> [Provided material]:
• • • • •
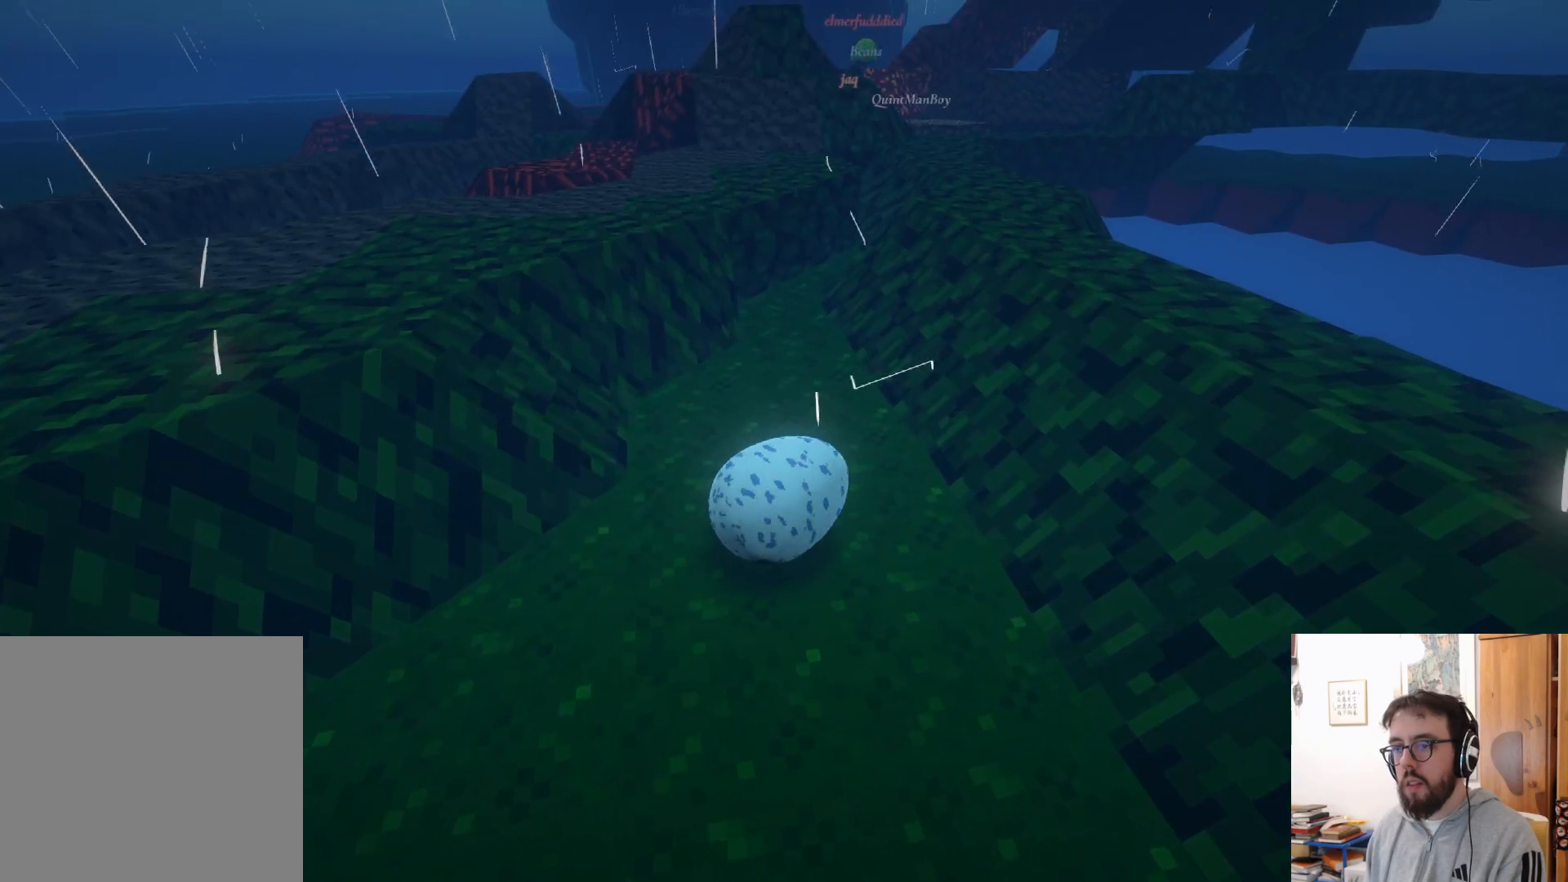
{"buttons": [], "left_stick": "up-left", "right_stick": "center", "events": []}
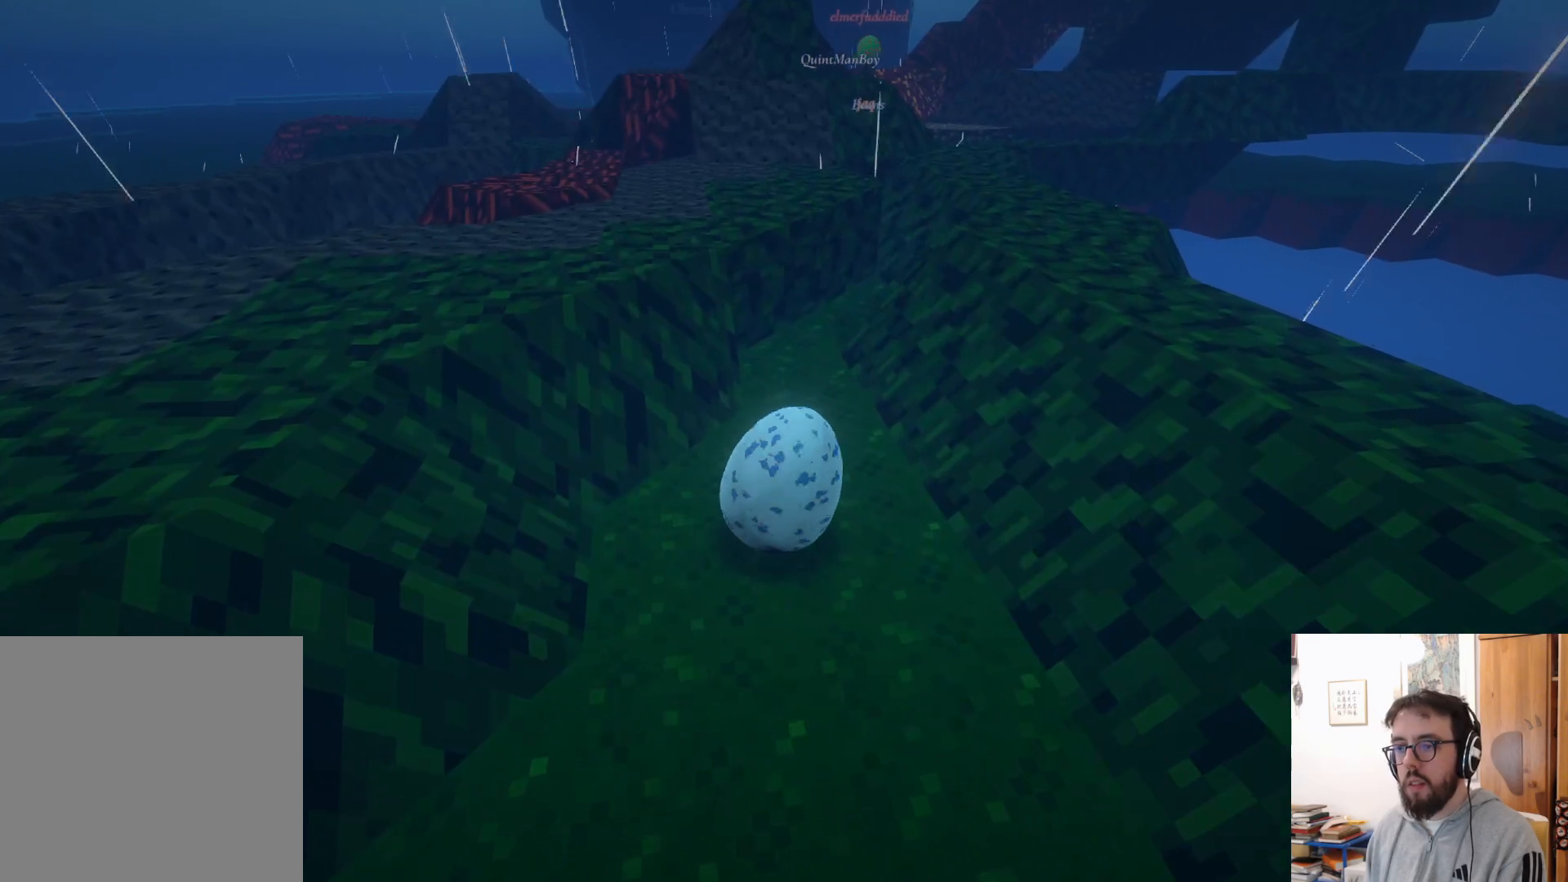
{"buttons": [], "left_stick": "up-right", "right_stick": "up-right", "events": [[66, "A", "down"], [233, "A", "up"], [433, "right_stick", "up"], [483, "left_stick", "up-right"], [483, "right_stick", "up-right"]]}
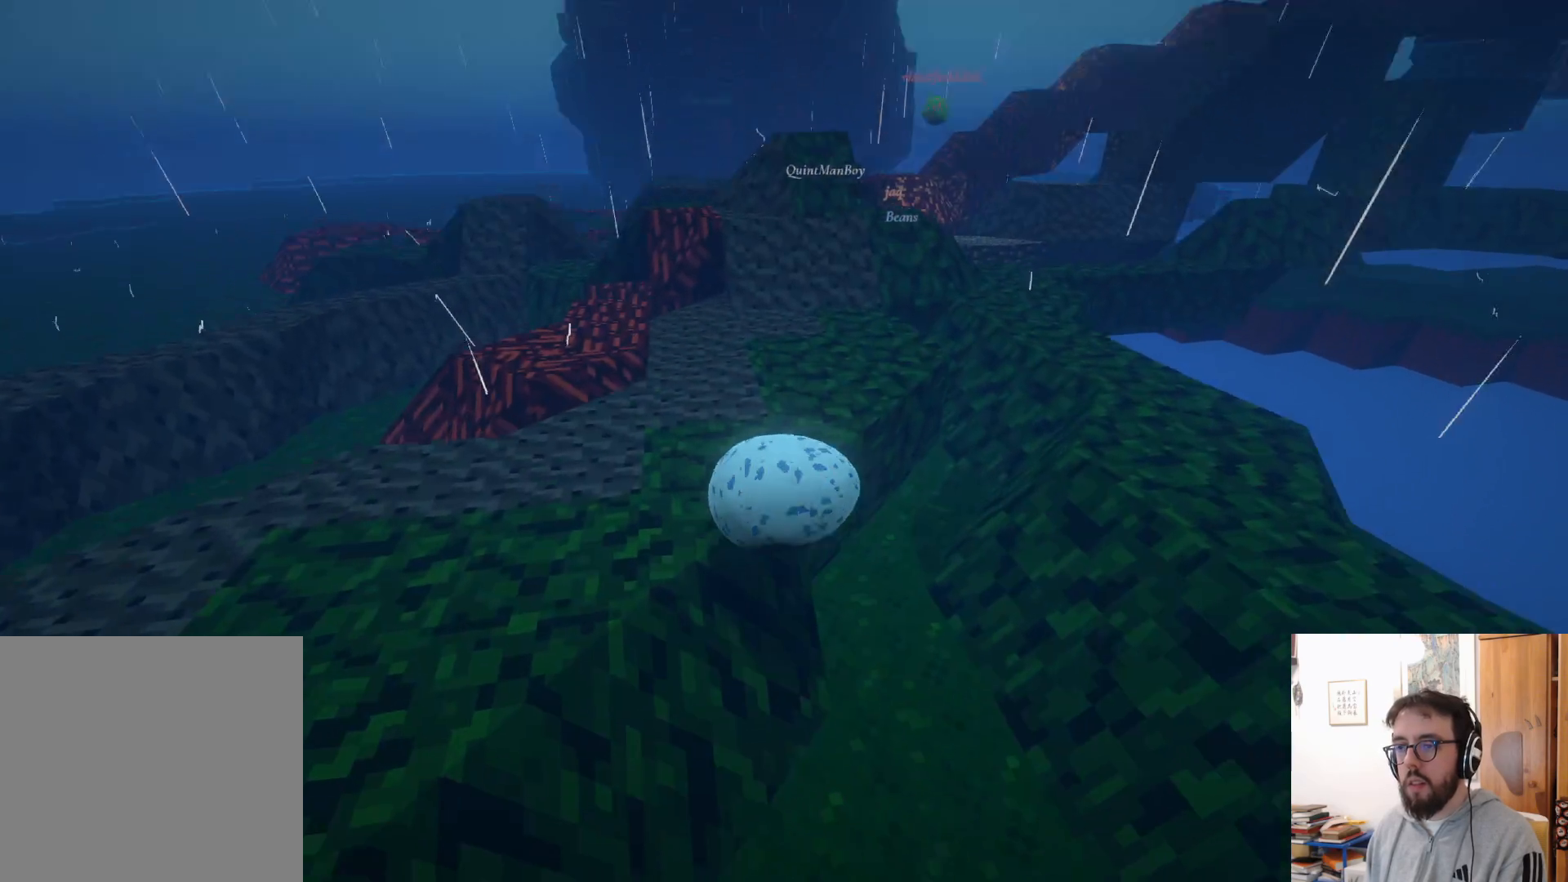
{"buttons": [], "left_stick": "up-right", "right_stick": "center", "events": [[183, "right_stick", "center"]]}
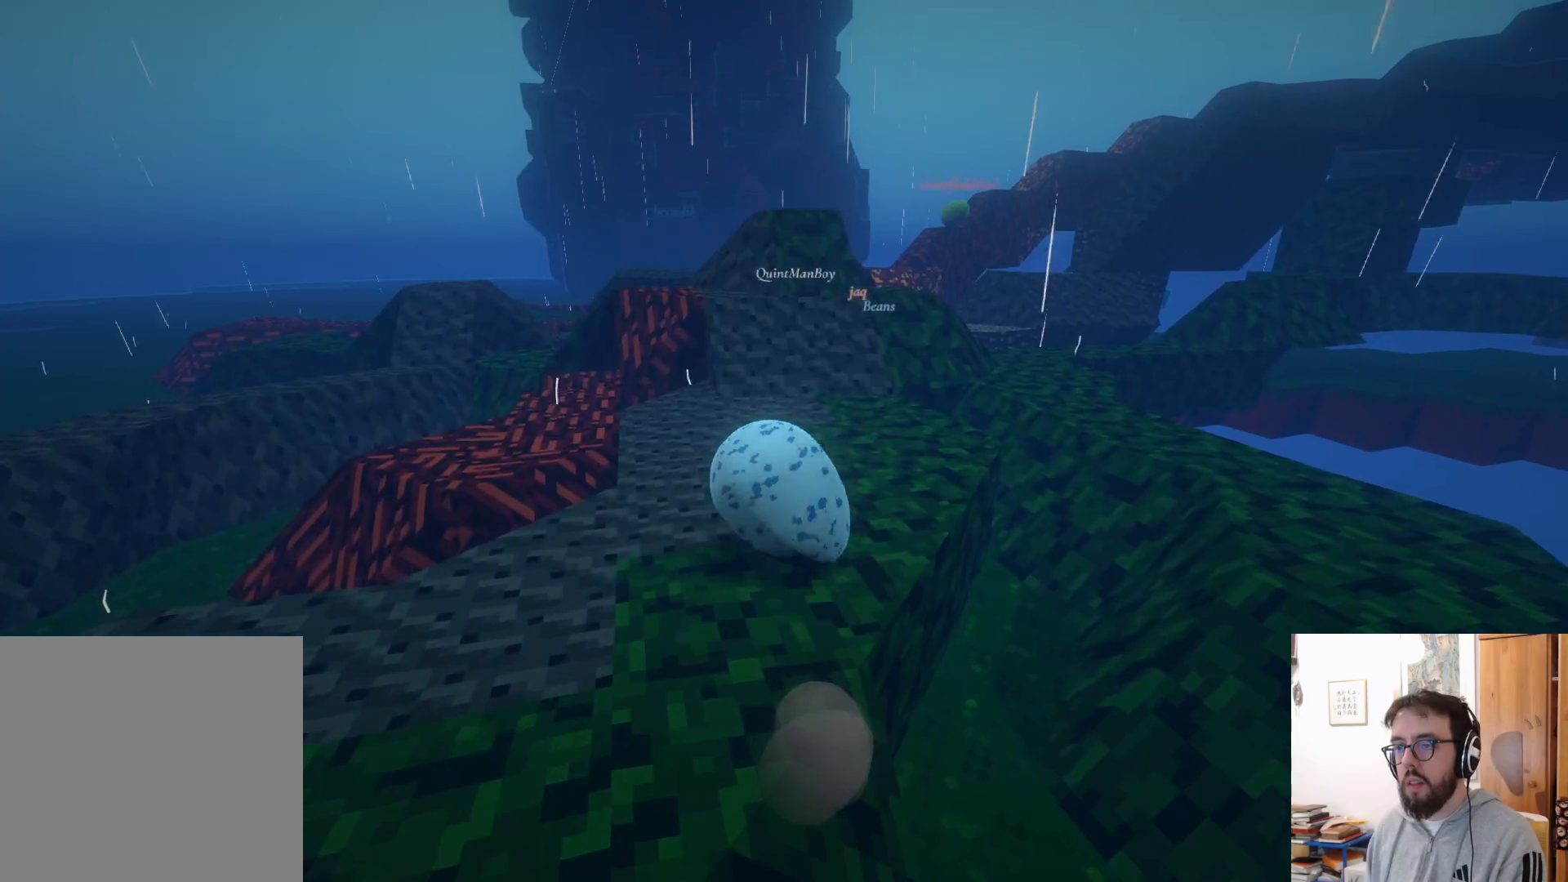
{"buttons": [], "left_stick": "up", "right_stick": "center", "events": [[100, "left_stick", "up"]]}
• • • • •
> [What is needed]:
The data above must be copied exactly. Leave out the pictures.

> [Solved problem]:
{"buttons": [], "left_stick": "up-left", "right_stick": "center", "events": []}
{"buttons": [], "left_stick": "up-right", "right_stick": "up-right", "events": [[66, "A", "down"], [233, "A", "up"], [433, "right_stick", "up"], [483, "left_stick", "up-right"], [483, "right_stick", "up-right"]]}
{"buttons": [], "left_stick": "up-right", "right_stick": "center", "events": [[183, "right_stick", "center"]]}
{"buttons": [], "left_stick": "up", "right_stick": "center", "events": [[100, "left_stick", "up"]]}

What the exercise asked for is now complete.